The Nazis and their allies murdered 6 million Jews — including 1.5 million children — in German-occupied Europe from 1939 to 1945.

Shas spokesmen dismissed the Palestinian complaints as hypocritical — Palestinian school textbooks still feature anti-Semitic caricatures, and Palestinian clerics have described the Holocaust as a hoax — but they were hard-pressed to explain why Yosef even broached the Holocaust.

"It was taken out of context," Yishai said, visibly agitated in a Channel Two interview — but unable to explain what the context was. "Those who don't understand should go study."

Legislator Shlomo Ben-Izri was almost apologetic — unprecedented for Shas politicians who are slavishly faithful to Yosef, at least in public.

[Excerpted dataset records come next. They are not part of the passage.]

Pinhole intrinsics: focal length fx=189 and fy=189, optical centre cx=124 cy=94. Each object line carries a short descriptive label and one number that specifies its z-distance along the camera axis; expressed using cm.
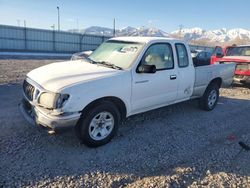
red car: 732
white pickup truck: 285
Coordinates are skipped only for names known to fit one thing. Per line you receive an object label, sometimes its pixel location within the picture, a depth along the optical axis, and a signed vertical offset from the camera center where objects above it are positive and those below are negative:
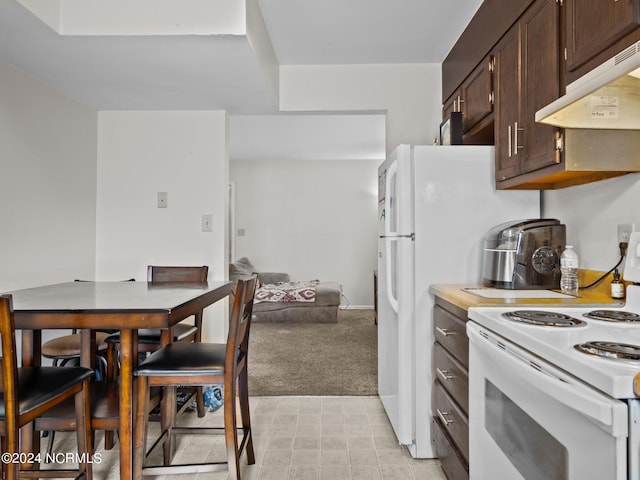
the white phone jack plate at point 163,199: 3.28 +0.32
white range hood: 1.17 +0.43
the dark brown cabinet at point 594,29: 1.19 +0.66
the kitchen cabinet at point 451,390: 1.61 -0.63
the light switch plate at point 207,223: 3.26 +0.13
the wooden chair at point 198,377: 1.56 -0.51
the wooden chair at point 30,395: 1.22 -0.50
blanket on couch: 5.49 -0.71
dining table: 1.42 -0.27
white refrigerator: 2.10 +0.07
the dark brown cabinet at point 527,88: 1.60 +0.65
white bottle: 1.78 -0.13
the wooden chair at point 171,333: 2.16 -0.52
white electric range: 0.74 -0.32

"He didn't prepare his sermon, he started talking about the Holocaust," he said. "Myself, I would never have said this, but the rabbi has insights."

When an Israel TV interviewer chided him that "in your heart of hearts, you'd rather not have to explain this," Ben-Izri smiled and nodded.

Yosef would not explain, except to later say that his remarks had been distorted and that the Holocaust dead were "pure."

The rabbi, who is noted for his dovish views on peace, may feel threatened by a hard-line flank in his party that has long portrayed him — in a campaign of whispers and rumors — as soft on Arabs.

Such accusations most likely sharpened after Camp David, where Barak broke a long-standing taboo and agreed to negotiate Jerusalem, and Yosef may have been seeking to restore his street credibility by attacking the Arabs.

His comments on the Holocaust — the first he has ever made — are harder to explain. Discussion of reincarnation is marginal in Judaism, and limited to the learned.

Israel TV said Yosef mentioned reincarnation only twice before in his career — and each time by saying that sinning souls had occupied innocent hosts to seek redemption. That explanation is not untypical of a religion that recognizes God's will as often beyond comprehension, yet to be experienced with love and faith.